Plumes contre biceps

« Alors que je couvrais les dernières nouvelles des élections à Choubra et après avoir fait une tournée dans d’autres circonscriptions des alentours où j’ai pris des photos sur les fraudes électorales, quatre hommes sont venus m’arrêter », rapporte Asmaa Hériz, 24 ans, journaliste à l’hebdomadaire Al-Karama (la dignité). Ce jour restera gravé à jamais dans sa mémoire. « L’un d’eux a mis sa main sur ma bouche pour m’empêcher de crier ou d’appeler au secours, les autres m’ont forcée à rentrer dans une voiture et m’ont emmenée vers une destination inconnue », poursuit Hériz, qui porte encore quelques cicatrices de cette violence. Une rude expérience pour cette journaliste qui a du mal à rapporter les faits. Elle se tait un instant, lâche un soupir puis poursuit sur un ton ferme reflétant son audace et obstination. « Je me suis retrouvée dans un bureau sombre où un homme s’est mis à m’interroger. Il a pris ma caméra et a commencé à voir les photos. La colère se lisait sur son visage, puis d’un mouvement violent, il a saisi mon sac, confisqué tous mes papiers, mes CD et même mon portable.
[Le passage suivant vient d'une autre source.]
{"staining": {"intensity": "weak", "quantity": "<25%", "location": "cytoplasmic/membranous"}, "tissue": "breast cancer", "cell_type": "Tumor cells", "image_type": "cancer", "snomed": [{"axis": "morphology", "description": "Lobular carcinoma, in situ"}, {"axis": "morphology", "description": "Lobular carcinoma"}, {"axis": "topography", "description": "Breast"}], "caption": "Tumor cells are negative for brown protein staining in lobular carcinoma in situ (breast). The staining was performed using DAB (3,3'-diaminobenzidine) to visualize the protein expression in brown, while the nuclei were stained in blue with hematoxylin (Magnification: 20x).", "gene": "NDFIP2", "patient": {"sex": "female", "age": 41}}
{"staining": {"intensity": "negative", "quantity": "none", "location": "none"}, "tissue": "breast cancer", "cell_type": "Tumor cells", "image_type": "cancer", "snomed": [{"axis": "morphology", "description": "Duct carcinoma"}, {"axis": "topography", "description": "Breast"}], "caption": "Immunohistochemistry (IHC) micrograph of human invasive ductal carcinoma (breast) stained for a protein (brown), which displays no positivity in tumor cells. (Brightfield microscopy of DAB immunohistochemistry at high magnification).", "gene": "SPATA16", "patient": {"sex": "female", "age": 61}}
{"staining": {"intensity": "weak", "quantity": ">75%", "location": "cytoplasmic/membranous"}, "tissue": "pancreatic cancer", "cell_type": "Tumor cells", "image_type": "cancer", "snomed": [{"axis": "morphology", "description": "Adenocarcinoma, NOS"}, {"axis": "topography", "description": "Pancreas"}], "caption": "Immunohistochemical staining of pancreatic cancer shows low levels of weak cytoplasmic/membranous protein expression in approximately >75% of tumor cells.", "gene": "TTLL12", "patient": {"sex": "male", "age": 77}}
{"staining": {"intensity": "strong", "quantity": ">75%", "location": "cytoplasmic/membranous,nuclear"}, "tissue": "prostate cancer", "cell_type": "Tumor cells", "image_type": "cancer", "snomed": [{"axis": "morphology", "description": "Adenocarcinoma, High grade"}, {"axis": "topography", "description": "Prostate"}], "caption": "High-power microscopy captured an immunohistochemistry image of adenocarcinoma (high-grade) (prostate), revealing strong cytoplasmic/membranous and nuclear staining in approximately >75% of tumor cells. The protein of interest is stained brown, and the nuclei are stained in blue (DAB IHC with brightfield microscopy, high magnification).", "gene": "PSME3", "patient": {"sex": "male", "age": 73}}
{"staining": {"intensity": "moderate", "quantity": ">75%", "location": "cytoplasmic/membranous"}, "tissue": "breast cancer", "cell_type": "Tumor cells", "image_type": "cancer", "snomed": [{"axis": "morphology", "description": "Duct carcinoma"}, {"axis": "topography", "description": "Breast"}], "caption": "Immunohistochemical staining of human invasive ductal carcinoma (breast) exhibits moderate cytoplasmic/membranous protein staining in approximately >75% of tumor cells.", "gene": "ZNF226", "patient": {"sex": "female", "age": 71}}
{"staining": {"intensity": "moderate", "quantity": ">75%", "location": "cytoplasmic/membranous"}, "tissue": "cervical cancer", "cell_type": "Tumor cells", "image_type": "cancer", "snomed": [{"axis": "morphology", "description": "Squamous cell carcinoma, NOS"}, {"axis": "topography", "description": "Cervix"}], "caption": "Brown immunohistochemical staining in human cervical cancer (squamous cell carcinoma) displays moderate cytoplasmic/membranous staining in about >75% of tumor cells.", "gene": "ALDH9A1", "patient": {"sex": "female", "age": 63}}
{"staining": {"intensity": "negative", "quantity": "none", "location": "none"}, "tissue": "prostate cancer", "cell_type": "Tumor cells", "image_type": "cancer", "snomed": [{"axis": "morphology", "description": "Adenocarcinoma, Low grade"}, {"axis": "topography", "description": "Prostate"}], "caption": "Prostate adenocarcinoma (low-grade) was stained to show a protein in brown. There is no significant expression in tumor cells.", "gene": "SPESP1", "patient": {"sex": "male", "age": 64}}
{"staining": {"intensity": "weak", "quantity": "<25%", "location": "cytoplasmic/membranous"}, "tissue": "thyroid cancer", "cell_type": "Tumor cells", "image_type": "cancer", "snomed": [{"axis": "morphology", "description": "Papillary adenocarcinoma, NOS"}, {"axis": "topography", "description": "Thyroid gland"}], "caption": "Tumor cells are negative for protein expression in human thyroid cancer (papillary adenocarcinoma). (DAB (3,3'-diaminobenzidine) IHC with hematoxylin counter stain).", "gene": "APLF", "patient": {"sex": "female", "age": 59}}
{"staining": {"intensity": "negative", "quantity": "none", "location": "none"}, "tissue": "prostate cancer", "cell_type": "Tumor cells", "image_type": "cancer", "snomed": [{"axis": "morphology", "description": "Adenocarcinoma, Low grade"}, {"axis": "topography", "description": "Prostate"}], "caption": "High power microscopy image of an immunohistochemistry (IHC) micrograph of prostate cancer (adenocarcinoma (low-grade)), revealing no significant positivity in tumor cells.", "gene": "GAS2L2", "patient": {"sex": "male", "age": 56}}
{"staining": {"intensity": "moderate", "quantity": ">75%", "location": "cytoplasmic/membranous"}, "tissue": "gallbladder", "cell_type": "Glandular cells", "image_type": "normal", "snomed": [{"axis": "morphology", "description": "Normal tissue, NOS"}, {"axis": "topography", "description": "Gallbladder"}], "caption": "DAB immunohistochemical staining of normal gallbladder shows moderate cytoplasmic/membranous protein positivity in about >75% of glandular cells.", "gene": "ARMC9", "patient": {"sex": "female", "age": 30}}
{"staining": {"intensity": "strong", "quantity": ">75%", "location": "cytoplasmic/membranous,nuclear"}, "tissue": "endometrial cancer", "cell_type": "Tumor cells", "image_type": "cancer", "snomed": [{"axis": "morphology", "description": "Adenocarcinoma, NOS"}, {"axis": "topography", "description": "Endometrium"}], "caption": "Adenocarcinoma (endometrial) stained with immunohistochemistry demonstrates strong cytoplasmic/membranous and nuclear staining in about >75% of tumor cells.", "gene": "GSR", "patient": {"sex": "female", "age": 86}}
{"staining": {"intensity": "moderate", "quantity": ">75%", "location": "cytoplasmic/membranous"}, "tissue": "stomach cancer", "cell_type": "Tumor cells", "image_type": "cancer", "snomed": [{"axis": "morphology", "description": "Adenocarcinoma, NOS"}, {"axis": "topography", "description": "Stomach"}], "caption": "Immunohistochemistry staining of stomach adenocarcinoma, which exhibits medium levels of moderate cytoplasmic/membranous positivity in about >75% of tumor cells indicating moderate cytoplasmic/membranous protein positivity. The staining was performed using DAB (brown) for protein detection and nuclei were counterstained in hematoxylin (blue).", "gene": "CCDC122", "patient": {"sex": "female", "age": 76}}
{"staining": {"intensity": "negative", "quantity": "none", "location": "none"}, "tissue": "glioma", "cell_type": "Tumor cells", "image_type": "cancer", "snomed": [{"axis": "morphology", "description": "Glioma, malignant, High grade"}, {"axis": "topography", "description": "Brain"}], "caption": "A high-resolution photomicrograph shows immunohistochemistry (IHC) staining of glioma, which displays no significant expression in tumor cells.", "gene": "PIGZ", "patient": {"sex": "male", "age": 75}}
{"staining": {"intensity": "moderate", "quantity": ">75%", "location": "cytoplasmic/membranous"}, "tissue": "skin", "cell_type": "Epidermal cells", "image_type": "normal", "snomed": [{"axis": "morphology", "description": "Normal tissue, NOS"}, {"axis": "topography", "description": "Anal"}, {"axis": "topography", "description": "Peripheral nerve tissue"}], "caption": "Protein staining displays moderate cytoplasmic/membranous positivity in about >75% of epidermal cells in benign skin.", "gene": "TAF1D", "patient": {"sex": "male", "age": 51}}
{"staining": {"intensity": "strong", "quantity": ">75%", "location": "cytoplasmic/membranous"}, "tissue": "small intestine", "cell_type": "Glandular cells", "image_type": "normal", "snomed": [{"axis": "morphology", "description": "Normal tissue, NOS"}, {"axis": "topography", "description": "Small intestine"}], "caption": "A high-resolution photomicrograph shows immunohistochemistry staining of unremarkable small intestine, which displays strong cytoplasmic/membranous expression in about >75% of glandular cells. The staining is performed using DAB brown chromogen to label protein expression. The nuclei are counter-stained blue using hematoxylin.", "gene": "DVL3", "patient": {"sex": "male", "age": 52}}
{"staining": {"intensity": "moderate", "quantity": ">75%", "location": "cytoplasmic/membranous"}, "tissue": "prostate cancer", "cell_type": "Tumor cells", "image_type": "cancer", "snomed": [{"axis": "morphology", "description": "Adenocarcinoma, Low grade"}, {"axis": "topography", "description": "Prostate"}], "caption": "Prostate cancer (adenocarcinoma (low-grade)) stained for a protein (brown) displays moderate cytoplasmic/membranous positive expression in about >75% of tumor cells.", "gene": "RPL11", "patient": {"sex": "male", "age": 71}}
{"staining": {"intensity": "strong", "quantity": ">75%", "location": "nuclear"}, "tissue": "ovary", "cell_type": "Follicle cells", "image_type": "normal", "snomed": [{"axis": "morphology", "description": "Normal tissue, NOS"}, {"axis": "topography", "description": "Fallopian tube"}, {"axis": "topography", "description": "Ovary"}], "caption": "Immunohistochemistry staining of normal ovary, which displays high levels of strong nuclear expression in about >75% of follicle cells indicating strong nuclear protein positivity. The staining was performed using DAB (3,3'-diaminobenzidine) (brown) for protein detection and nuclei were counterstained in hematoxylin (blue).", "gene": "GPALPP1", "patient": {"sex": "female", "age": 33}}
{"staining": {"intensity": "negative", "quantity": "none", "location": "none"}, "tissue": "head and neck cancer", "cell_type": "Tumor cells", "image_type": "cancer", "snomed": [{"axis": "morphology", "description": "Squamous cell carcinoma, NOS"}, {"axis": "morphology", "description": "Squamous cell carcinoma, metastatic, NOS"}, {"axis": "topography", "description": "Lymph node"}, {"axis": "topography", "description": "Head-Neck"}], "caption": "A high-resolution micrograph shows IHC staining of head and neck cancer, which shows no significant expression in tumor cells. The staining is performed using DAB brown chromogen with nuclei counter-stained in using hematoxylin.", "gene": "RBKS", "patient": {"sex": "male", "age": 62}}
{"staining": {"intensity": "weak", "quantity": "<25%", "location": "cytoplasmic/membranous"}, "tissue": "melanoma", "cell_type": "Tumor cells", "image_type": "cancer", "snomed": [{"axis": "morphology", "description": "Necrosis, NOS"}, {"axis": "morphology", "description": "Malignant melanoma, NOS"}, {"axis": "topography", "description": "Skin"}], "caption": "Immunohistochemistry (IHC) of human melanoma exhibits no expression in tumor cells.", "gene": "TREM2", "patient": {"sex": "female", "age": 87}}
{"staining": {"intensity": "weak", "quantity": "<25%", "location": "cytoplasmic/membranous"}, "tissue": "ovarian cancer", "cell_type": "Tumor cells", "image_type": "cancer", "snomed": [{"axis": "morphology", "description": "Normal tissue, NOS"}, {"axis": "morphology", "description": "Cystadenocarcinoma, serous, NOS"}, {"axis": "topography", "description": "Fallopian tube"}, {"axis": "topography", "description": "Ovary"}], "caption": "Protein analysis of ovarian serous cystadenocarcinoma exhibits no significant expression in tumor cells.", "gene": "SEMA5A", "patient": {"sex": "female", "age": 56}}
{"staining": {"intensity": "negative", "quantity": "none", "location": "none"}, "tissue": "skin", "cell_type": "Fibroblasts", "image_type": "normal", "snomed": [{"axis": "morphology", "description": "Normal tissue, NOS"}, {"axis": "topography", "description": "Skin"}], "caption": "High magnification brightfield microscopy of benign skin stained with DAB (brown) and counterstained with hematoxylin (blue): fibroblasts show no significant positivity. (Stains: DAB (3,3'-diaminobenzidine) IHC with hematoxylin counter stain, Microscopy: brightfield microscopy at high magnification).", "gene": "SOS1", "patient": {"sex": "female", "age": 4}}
Et lorsque j’ai osé lui demander où je me trouvais et pourquoi on me traitait de la sorte, les injures et les coups ont commencé à pleuvoir », poursuit-elle. Mais Hériz ne baisse pas les bras et se défend en rendant les coups. Fou de rage, l’homme qui est un responsable à la Sécurité de l’Etat a tiré un papier de son bureau et lui a demandé de le signer. « C’était bien sûr une fausse déclaration et lorsque j’ai refusé d’apposer ma signature, ils m’ont emmenée dans un corridor obscur où deux grosses femmes m’attendaient pour me donner une bonne raclée. De véritables professionnelles qui frappaient fort sans porter de coups mortels ni laisser de traces sur le corps », précise-t-elle. Hériz, ex-championne de karaté, a essayé de résister à cette violence, mais elle a fini par perdre connaissance. En ouvrant les yeux, elle retrouve ce responsable qui lui signifie qu’avec cette raclée, il espère lui avoir administré une bonne leçon et ne plus revoir son nom sur aucun journal. Il lui conseille même de se marier et de rester à la maison !


Une année de remous

L’expérience vécue par cette jeune journaliste au début de son périple avec la presse écrite n’est qu’une partie de l’image sombre des événements qui ont eu lieu au courant de l’année 2005. En fait, l’article 6 de la loi 96 pour l’année 1996 stipule que les journalistes sont indépendants et ne doivent se soumettre au cours de l’exercice de leur fonction qu’à la loi. D’ailleurs, l’article 7 de la même loi assure que les critiques ou informations correctes publiées par le journaliste ne doivent pas compromettre sa sécurité et qu’il n’est pas obligé de dévoiler les sources de ses informations à condition de respecter la loi.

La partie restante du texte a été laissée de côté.